** Opening Exercise material block **

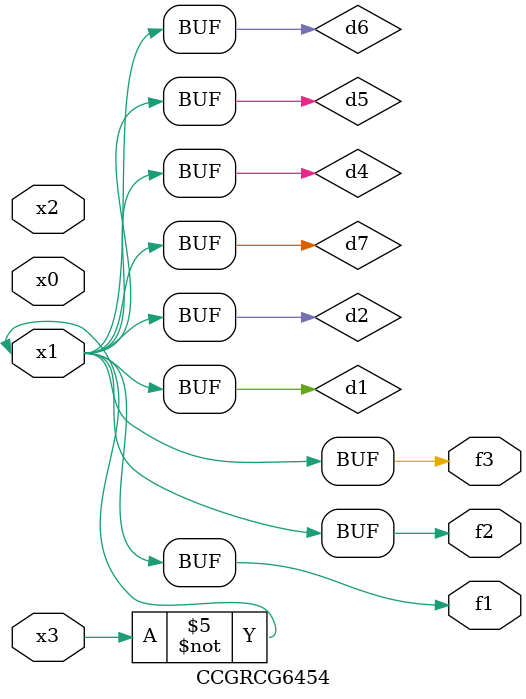
<source format=v>
module CCGRCG6454(
	input x0, x1, x2, x3,
	output f1, f2, f3
);

	wire d1, d2, d3, d4, d5, d6, d7;

	not (d1, x3);
	buf (d2, x1);
	xnor (d3, d1, d2);
	nor (d4, d1);
	buf (d5, d1, d2);
	buf (d6, d4, d5);
	nand (d7, d4);
	assign f1 = d6;
	assign f2 = d7;
	assign f3 = d6;
endmodule

</source>
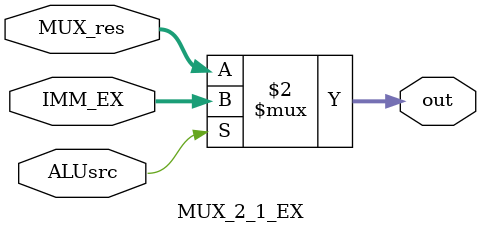
<source format=v>
`timescale 1ns / 1ps


module MUX_2_1_EX(MUX_res, IMM_EX, ALUsrc, out);
    input [31:0] MUX_res, IMM_EX;
    input ALUsrc;
    output [31:0] out;
    
    assign out = (ALUsrc == 1'b0) ? MUX_res : IMM_EX;
    
endmodule
</source>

** Closing Exercise material block **

Description of the task
Extract all lines of the records above that include "input".

Output below
	input x0, x1, x2, x3,
    input [31:0] MUX_res, IMM_EX;
    input ALUsrc;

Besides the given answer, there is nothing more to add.